The story is a mishmash of Agatha Christie’s And Then There Were None (1939), a novel which had a seismic impact on the slasher genre, and the ‘Who goes there?’ trappings of Howard Hawks’ The Thing From Another World (1951), not to mention Mario Bava’s Planet of the Vampires (1966) and Ridley Scott’s Alien (1979). But this isn’t what makes Event Horizon an enjoyable and engaging horror flick. Neither is the ‘space exploration as blue collar grunt work’, mimicking Alien and played up in the relationships between Laurence Fishburne’s Captain Miller and his bantering, cynical crew. (The connection to Scott and the Alien series does go further, though: Anderson hired Adrian Biddle as cinematographer. The cold electric-blue hues which dominate Event Horizon are as much a nod to Aliens (1986) as they are to Hellraiser (1987), which Biddle, who started out working for Scott’s advertising agency, photographed for James Cameron.)

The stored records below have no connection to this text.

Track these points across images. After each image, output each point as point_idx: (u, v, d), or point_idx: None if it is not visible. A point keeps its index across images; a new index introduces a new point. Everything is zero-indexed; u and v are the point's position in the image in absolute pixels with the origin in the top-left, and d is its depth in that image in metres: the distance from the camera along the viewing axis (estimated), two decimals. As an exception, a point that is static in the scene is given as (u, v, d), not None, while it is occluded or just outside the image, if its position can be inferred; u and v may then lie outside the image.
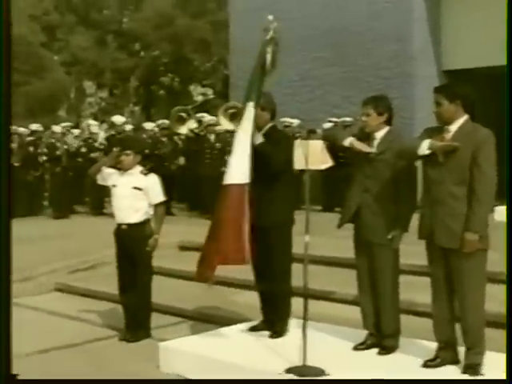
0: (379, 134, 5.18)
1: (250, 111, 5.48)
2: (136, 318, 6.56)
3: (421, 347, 5.22)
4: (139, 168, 6.53)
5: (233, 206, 5.25)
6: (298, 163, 4.91)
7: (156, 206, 6.50)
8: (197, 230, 6.81)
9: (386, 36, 14.37)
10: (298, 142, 4.99)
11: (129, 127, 14.76)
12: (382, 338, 5.22)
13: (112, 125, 14.62)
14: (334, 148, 5.14)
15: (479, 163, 4.54)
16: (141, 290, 6.53)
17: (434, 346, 5.05)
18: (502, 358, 4.86)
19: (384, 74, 14.16)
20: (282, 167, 5.48)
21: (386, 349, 5.18)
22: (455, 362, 4.81)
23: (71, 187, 14.80)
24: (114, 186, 6.50)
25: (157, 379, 4.61)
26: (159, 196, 6.51)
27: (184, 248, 9.66)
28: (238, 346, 5.52)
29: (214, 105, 26.73)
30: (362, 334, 5.38)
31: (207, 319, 7.04)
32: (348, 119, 12.99)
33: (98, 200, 14.78)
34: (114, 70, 28.18)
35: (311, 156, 4.79)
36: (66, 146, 14.79)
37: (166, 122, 14.51)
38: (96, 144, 14.63)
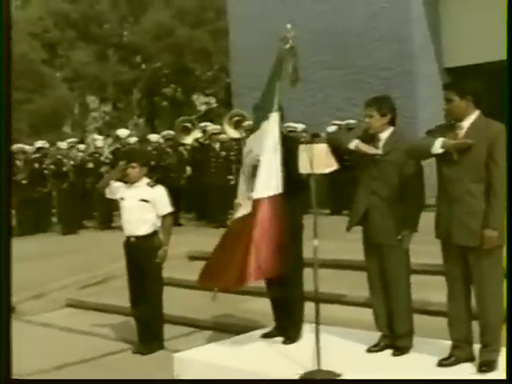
0: (384, 135, 5.15)
1: (275, 121, 5.41)
2: (149, 330, 6.57)
3: (434, 346, 5.17)
4: (146, 180, 6.56)
5: (270, 218, 5.23)
6: (303, 167, 4.89)
7: (164, 217, 6.52)
8: (205, 239, 6.83)
9: (386, 36, 14.36)
10: (302, 147, 4.97)
11: (134, 140, 14.77)
12: (396, 339, 5.19)
13: (117, 138, 14.64)
14: (339, 151, 5.12)
15: (495, 158, 4.50)
16: (152, 302, 6.53)
17: (447, 344, 5.03)
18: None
19: (385, 75, 14.15)
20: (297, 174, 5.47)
21: (400, 349, 5.15)
22: (470, 359, 4.77)
23: (79, 203, 14.82)
24: (121, 199, 6.56)
25: (156, 379, 4.57)
26: (167, 207, 6.53)
27: (193, 258, 9.64)
28: (252, 354, 5.50)
29: (217, 113, 26.82)
30: (374, 336, 5.35)
31: (220, 328, 7.04)
32: (352, 121, 12.95)
33: (107, 214, 14.79)
34: (116, 83, 28.21)
35: (316, 160, 4.77)
36: (72, 162, 14.83)
37: (171, 132, 14.56)
38: (102, 158, 14.65)
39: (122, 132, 14.75)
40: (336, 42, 15.00)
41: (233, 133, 13.47)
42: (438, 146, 4.61)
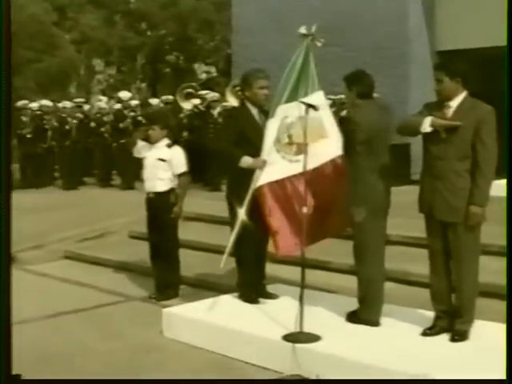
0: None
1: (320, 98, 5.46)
2: (165, 279, 6.75)
3: (413, 316, 5.16)
4: (166, 141, 6.72)
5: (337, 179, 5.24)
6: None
7: (179, 176, 6.67)
8: (200, 201, 6.81)
9: (383, 17, 14.16)
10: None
11: (135, 102, 14.63)
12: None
13: (119, 100, 14.51)
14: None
15: (483, 138, 4.45)
16: (169, 253, 6.75)
17: (425, 313, 5.03)
18: (492, 326, 4.86)
19: (380, 54, 13.95)
20: None
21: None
22: (451, 329, 4.73)
23: (80, 160, 14.74)
24: (144, 157, 6.78)
25: (163, 379, 4.56)
26: (182, 167, 6.69)
27: (187, 218, 9.60)
28: (238, 313, 5.46)
29: (216, 82, 26.59)
30: (354, 301, 5.26)
31: (208, 286, 7.00)
32: (344, 96, 12.82)
33: (106, 172, 14.73)
34: (122, 48, 27.93)
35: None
36: (75, 121, 14.70)
37: (170, 97, 14.43)
38: (105, 118, 14.53)
39: (124, 94, 14.65)
40: (334, 21, 14.75)
41: (234, 101, 13.49)
42: (426, 125, 4.56)
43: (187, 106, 14.17)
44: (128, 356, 5.11)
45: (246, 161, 5.42)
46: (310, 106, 4.67)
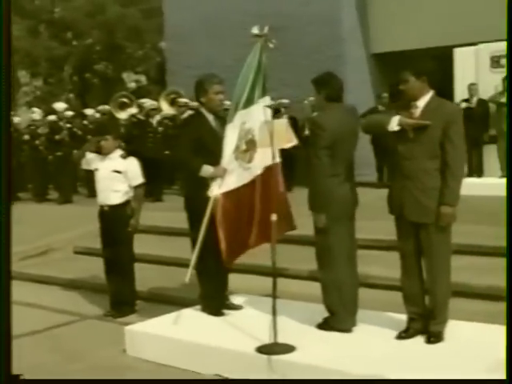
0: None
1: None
2: (121, 296, 6.53)
3: (381, 319, 5.09)
4: (119, 152, 6.53)
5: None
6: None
7: (135, 187, 6.49)
8: (143, 213, 6.59)
9: (318, 20, 14.21)
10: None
11: (69, 113, 14.21)
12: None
13: (53, 111, 14.08)
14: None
15: (451, 138, 4.41)
16: (124, 268, 6.52)
17: (396, 317, 4.96)
18: (467, 325, 4.84)
19: (316, 57, 13.99)
20: None
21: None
22: (425, 331, 4.67)
23: (13, 174, 14.22)
24: (96, 169, 6.55)
25: (156, 379, 4.35)
26: (138, 178, 6.52)
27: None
28: (204, 326, 5.27)
29: (147, 91, 26.20)
30: (319, 307, 5.14)
31: (164, 300, 6.79)
32: (285, 101, 12.76)
33: (41, 187, 14.27)
34: (48, 58, 27.17)
35: (277, 135, 4.55)
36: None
37: (107, 107, 14.10)
38: (39, 130, 14.08)
39: (59, 105, 14.23)
40: (270, 24, 14.74)
41: (168, 109, 13.31)
42: (394, 124, 4.52)
43: (122, 115, 13.87)
44: (95, 377, 4.85)
45: (207, 170, 5.25)
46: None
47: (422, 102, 4.53)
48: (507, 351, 3.60)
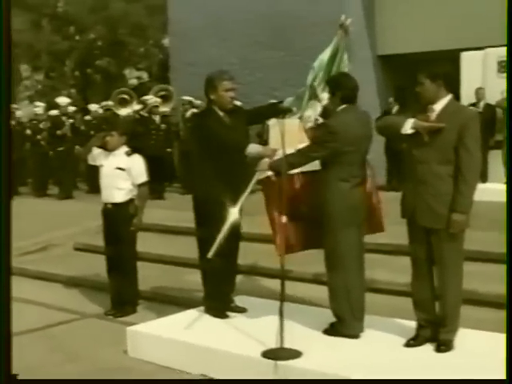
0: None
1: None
2: (123, 295, 6.42)
3: (392, 325, 4.99)
4: (125, 149, 6.38)
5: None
6: (274, 143, 4.54)
7: (139, 186, 6.35)
8: (145, 211, 6.47)
9: (323, 20, 14.08)
10: (273, 121, 4.62)
11: (72, 108, 14.11)
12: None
13: (55, 106, 13.96)
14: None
15: (466, 144, 4.31)
16: (126, 267, 6.40)
17: (405, 323, 4.87)
18: (477, 334, 4.74)
19: (322, 58, 13.90)
20: None
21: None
22: (434, 339, 4.57)
23: (13, 168, 14.11)
24: (101, 165, 6.42)
25: (158, 379, 4.24)
26: (142, 176, 6.38)
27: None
28: (208, 329, 5.16)
29: (149, 87, 26.05)
30: (324, 311, 5.06)
31: (166, 300, 6.71)
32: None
33: (42, 181, 14.17)
34: (50, 53, 27.04)
35: (288, 135, 4.44)
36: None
37: (110, 103, 13.99)
38: (40, 125, 13.96)
39: (62, 100, 14.12)
40: (275, 24, 14.67)
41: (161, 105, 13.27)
42: (408, 127, 4.42)
43: (123, 112, 13.78)
44: (95, 378, 4.75)
45: (254, 147, 5.06)
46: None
47: (438, 106, 4.42)
48: (507, 351, 3.51)
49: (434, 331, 4.58)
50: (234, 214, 4.97)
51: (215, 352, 4.68)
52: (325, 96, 4.96)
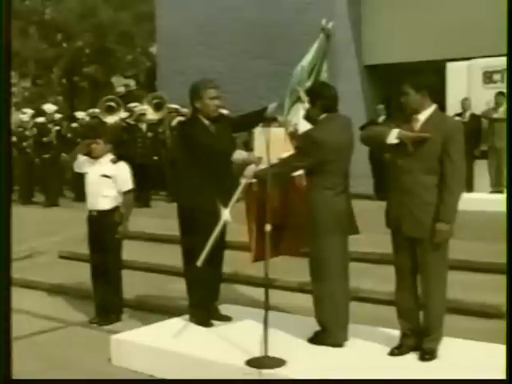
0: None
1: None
2: (107, 303, 6.41)
3: (376, 334, 5.01)
4: (110, 156, 6.39)
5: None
6: (259, 151, 4.56)
7: (125, 193, 6.35)
8: (131, 219, 6.47)
9: (311, 30, 14.14)
10: (259, 130, 4.64)
11: (59, 116, 14.07)
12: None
13: (42, 113, 13.92)
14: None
15: (450, 154, 4.33)
16: (111, 276, 6.39)
17: (388, 332, 4.89)
18: (461, 343, 4.76)
19: (309, 67, 13.96)
20: None
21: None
22: (418, 348, 4.59)
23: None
24: (86, 173, 6.43)
25: (156, 379, 4.22)
26: (128, 184, 6.38)
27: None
28: (193, 337, 5.15)
29: (136, 95, 26.03)
30: (309, 320, 5.05)
31: (150, 308, 6.70)
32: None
33: (27, 189, 14.11)
34: (37, 60, 27.01)
35: (273, 144, 4.46)
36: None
37: (97, 110, 13.96)
38: (27, 133, 13.92)
39: (49, 107, 14.07)
40: (264, 33, 14.74)
41: (152, 114, 13.20)
42: (392, 137, 4.44)
43: (110, 119, 13.73)
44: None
45: (240, 153, 5.06)
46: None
47: (423, 116, 4.45)
48: (507, 351, 3.53)
49: (418, 340, 4.59)
50: (225, 214, 4.93)
51: (199, 360, 4.67)
52: (305, 105, 4.96)
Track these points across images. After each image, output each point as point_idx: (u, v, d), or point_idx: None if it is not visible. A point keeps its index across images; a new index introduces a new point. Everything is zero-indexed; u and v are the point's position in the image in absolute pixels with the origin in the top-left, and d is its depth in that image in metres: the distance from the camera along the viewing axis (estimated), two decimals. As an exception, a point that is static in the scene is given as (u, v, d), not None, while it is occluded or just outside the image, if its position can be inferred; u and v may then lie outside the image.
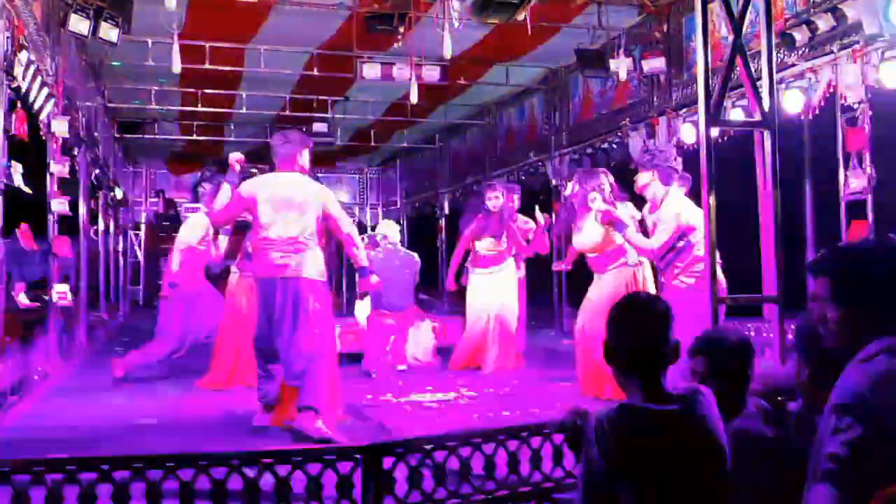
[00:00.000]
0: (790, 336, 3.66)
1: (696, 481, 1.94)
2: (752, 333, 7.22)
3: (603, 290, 5.81)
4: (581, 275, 6.44)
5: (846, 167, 6.01)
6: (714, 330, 3.39)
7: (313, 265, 4.78)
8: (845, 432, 2.06)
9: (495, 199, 7.33)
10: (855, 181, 5.92)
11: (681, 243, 5.22)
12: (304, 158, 5.03)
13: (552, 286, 10.89)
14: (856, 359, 2.15)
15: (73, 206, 7.83)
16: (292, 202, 4.83)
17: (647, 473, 1.94)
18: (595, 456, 1.95)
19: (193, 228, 6.82)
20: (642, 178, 5.41)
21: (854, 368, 2.08)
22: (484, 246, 7.44)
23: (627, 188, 5.98)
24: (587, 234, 5.91)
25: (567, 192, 6.38)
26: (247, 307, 6.22)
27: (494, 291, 7.39)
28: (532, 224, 7.55)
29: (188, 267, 6.75)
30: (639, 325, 2.08)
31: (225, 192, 5.33)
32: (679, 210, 5.24)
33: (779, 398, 2.70)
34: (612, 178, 6.00)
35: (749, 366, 2.54)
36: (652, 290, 5.86)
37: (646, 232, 5.62)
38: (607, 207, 5.64)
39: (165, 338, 6.82)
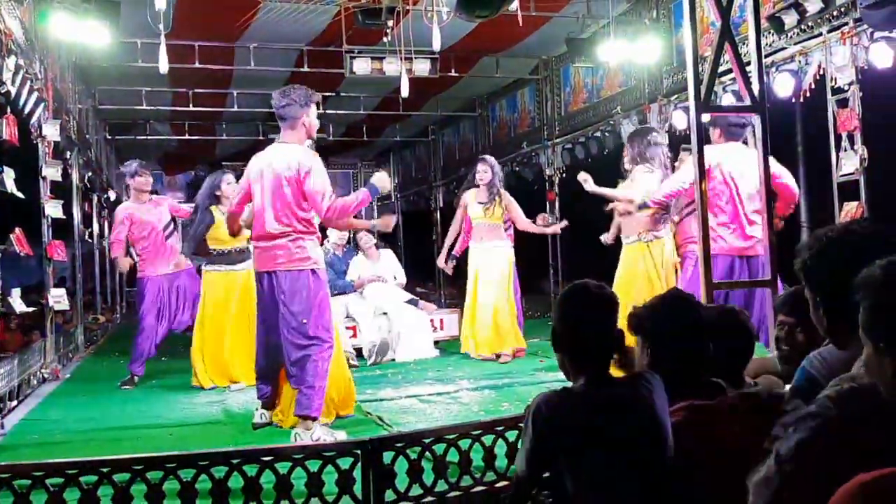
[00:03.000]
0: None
1: (636, 463, 1.98)
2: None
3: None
4: (574, 263, 6.44)
5: (838, 149, 6.03)
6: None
7: (296, 254, 4.46)
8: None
9: (483, 172, 7.34)
10: (847, 162, 5.93)
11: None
12: (311, 117, 4.60)
13: (548, 275, 10.90)
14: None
15: (67, 209, 7.81)
16: (268, 182, 4.47)
17: (582, 453, 1.98)
18: (532, 438, 2.00)
19: None
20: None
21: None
22: (476, 214, 7.42)
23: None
24: None
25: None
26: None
27: (490, 268, 7.33)
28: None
29: None
30: (590, 313, 2.11)
31: None
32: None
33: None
34: None
35: None
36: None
37: None
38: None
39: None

Event Horizon’s eerie grandeur and depiction of the solar system as a gloomy and terrifying place is aesthetically effective. Inside the ship, Biddle’s camerawork makes interiors appear claustrophobic and sepulchral. The ship, modelled on Paris’s iconic Notre Dame cathedral, hangs above Neptune in a way that recalls Salvador Dalí’s painting, Christ of Saint John of the Cross (1951). A spaceship in the form of a crucifix neatly symbolises the film’s subtext (if we can call it such) regarding the perils of colonial pursuits and the theme of conquest gone array. The rescue vessel investigating the fate of the Event Horizon and her crew is named the Lewis and Clark (after the two men who led an 1804-1806 expedition into the Pacific Northwest of America). Both the Event Horizon ‘colonialists’ and the Lewis and Clark team venture too far into the unknown and pay a heavy price.
The price involves torments and debasements of the flesh that would give Hellraiser’s high priest of pain, Pinhead, a run for his money. It is this, with its screeching sound design and ear-piercing mix, that proved the major bugbear of Paramount suits and the MPAA, who threatened the movie with the dreaded NC17 rating. Hellraiser directly inspired the design of Event Horizon’s power core and gravity drive, too. The constantly spinning, interlocking gears and rings a homage to the puzzle box known as the Lament Configuration.
As well as Neill and Fishburne’s lantern-jawed hero, the cast includes Brit stalwarts Joely Richardson, Jon Pertwee, Jason Isaacs (hello) and Kathleen Quinlan. Of course, Neill is the standout. Doctor Weir is already a few sandwiches short of a picnic before the film starts – just look at the ship he’s designed, for Pete’s sake. The astrophysicist becomes increasingly unhinged, but Neill brings out a tragic quality and psychological brittleness to the role, meaning the scientist isn’t an outright villain and more a man with deep-seated guilt over the death of his wife. As the only person given an interesting arc in the drama, Neill does wonders with the material he was given, turning tripe into Tarkovsky.
What Event Horizon has most of all is plenty of expressionist horror style and ace practical effects, with a gothic vibe that is compelling and memorably ghoulish. These elements, along with Neill’s excellent performance, get the movie over the line and provide to this day its curiosity value as a cult hit. If the proposed Amazon TV reboot comes to pass, there is certainly enough scope and places for Event Horizon to go. ‘Stargate meets Hellraiser’ is what Anderson no doubt intended, but Paramount was too put off by the debauchery and violence inherent in the premise. The vaunted Director’s Cut is lost and likely will be forever, so a web series might allow the makers (director Adam Wingard is currently attached) to do the concept justice. In space, no one can hear you scream in iffy Latin.